Pengadilan Negeri Niaga Semarang memvonis pailit PT Sri Rejeki Isman Tbk (Sritex) pada 21 Oktober. Permohonan pailit terhadap perusahaan tekstil yang berlokasi di Solo dilakukan PT Indo Bharat Rayon. Sritex dinilai tidak mampu melunasi utang-utangnya. 

“Kami menghormati putusan hukum tersebut dan merespons cepat dengan melakukan konsolidasi internal dan konsolidasi dengan para stakeholders terkait,” tulis manajemen Sritex dalam keterangan resminya, pada Jumat, 25 Oktober. 
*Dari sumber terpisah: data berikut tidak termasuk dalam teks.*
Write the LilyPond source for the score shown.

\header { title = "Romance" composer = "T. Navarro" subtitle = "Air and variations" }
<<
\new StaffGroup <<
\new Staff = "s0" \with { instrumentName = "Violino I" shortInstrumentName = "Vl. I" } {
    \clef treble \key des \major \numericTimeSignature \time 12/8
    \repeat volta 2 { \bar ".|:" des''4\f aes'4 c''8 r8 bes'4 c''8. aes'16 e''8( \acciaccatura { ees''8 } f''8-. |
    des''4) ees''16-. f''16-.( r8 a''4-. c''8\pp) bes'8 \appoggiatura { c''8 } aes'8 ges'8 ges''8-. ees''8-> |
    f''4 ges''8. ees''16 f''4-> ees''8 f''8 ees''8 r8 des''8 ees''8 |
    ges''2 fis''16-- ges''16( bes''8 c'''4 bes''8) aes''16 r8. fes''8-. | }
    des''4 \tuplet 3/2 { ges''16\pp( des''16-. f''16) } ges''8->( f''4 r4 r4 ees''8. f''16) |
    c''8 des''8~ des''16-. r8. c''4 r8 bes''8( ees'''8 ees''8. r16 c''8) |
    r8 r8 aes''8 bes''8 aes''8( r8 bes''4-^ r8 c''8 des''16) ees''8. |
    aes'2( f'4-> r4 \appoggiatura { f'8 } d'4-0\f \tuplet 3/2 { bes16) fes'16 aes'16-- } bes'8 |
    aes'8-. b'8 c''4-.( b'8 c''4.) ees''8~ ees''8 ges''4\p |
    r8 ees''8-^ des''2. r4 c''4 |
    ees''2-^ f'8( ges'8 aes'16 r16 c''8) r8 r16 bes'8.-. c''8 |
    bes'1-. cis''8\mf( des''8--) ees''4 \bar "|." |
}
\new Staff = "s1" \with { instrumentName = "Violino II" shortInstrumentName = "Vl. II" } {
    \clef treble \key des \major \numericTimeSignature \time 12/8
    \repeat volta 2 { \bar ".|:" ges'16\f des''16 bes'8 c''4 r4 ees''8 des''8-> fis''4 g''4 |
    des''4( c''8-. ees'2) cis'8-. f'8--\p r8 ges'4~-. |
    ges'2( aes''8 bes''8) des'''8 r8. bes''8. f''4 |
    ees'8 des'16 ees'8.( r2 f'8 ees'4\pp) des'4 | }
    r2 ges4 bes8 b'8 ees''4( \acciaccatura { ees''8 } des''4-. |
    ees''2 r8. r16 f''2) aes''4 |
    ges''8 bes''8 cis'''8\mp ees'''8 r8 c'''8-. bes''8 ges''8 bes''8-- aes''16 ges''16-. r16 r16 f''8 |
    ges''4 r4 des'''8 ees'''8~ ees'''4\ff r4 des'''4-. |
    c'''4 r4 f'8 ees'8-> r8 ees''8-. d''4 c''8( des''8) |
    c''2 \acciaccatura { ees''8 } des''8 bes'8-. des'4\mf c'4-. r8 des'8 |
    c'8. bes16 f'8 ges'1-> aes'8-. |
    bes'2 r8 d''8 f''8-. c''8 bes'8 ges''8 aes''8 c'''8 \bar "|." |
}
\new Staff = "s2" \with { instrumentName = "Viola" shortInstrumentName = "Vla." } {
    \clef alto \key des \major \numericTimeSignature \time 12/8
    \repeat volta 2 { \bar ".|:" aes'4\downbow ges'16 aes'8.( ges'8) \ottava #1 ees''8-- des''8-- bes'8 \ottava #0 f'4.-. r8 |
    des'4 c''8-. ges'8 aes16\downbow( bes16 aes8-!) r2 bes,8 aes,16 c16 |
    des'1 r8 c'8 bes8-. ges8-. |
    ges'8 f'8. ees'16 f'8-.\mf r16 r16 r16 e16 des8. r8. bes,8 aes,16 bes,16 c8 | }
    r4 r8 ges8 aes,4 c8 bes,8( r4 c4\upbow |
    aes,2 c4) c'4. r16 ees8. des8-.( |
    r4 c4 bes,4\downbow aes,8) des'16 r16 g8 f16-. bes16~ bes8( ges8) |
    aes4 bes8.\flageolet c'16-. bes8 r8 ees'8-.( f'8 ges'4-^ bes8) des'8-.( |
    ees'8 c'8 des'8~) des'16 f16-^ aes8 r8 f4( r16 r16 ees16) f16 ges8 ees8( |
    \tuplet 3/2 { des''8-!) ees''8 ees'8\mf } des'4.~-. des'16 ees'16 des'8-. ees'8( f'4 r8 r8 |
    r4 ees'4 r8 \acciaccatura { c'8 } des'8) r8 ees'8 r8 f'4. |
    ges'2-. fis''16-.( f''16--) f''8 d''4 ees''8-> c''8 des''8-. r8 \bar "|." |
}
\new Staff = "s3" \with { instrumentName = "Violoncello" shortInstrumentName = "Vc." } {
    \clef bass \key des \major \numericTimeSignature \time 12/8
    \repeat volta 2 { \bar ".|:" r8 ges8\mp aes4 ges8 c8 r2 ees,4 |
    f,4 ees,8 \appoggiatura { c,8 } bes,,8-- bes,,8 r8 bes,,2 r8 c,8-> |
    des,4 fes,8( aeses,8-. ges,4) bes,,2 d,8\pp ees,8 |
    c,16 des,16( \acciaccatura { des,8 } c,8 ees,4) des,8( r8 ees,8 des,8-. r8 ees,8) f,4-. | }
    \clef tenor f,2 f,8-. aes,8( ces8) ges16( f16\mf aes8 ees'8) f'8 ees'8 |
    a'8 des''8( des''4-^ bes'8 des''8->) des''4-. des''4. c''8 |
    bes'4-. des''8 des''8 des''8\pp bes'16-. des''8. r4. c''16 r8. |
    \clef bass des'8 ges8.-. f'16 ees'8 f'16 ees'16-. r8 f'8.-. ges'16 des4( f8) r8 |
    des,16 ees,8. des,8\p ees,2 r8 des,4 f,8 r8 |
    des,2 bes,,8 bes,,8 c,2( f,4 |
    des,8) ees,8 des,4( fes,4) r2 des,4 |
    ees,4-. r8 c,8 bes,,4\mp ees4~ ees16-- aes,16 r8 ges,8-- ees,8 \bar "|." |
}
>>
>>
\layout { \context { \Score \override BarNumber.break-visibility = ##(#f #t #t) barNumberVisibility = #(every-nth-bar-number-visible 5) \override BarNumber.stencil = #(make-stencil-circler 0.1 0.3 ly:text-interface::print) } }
Manajemen perusahaan menyatakan perusahaan telah mengajukan kasasi hari ini untuk menyelesaikan persoalan tersebut secara baik dan memenuhi kepentingan seluruh pemangku kepentingan.

Presiden Prabowo Subianto meminta empat kementerian untuk menyiapkan skema penyelamatan Sritex. Keempat kementerian tersebut adalah Kementerian Perindustrian, Kementerian Keuangan, Kementerian Tenaga Kerja, dan Kementerian BUMN. 

“Pemerintah akan segera mengambil langkah-langkah agar operasional perusahaan tetap berjalan dan pekerja bisa diselamatkan dari PHK,” kata Menteri Perindustrian Agus Gumiwang dalam keterangan tertulis yang diterima di Jakarta, pada Jumat, 25 Oktober.

Sejarah Panjang Sritex

Sritex didirikan oleh HM Lukminto pada 1966. Awalnya, perusahaan tersebut hanya menjual pakaian di Pasar Klewer. Kemudian, Lukminto mulai merintis membuka pabrik cetak yang menghasilkan kain putih pada 1968. 

Pada perkembangannya, Sritex berhasil menembus pasar Eropa. Sritex juga menjadi satu-satunya pabrik tekstil di Indonesia yang memiliki lisensi untuk membuat seragam militer NATO dan Jerman. 

Pada 2006, HM Lukminto menyerahkan kursi kepemimpinan kepada anaknya Iwan Setiawan. Di bawah Iwan Setiawan, Sritex mengalami perkembangan dengan mencatatkan saham di Bursa Efek Indonesia dan mengakuisisi PT Sinar Pantja Djaja pada 2013.

Setelah HM Lukminto wafat pada 2014, Sritex mendirikan perusahaan investasi dan perdagangan Golden Mountain Textile and Trading Pte. Ltd yang berlokasi di Singapura. Empat tahun setelahnya, Sritex mengakuisisi PT Primayudha dan PT Bitratex Industries.

Tahun 2021 menjadi kali pertama Sritex digugat. mengutip Sistem Informasi Penelusuran Perkara Pengadilan, kala itu CV Prima Karya menggugat Sritex untuk pelunasan utang. Tahun berikutnya, Sritex juga melakukan perjanjian homologasi pembayaran utang dengan PT Indo Bharat Rayon.

Pada 2023, Anak keempat H.M Lukminto, Iwan Kurniawan menjadi Dirut Sritex menggantikan Iwan Setiawan. Tetapi pada September 2024, Indo Bharat Rayon mengajukan pembatalan perjanjian homologasi karena Sritex karena dinilai lalai membayar utang dan menggugat Sritex pailit.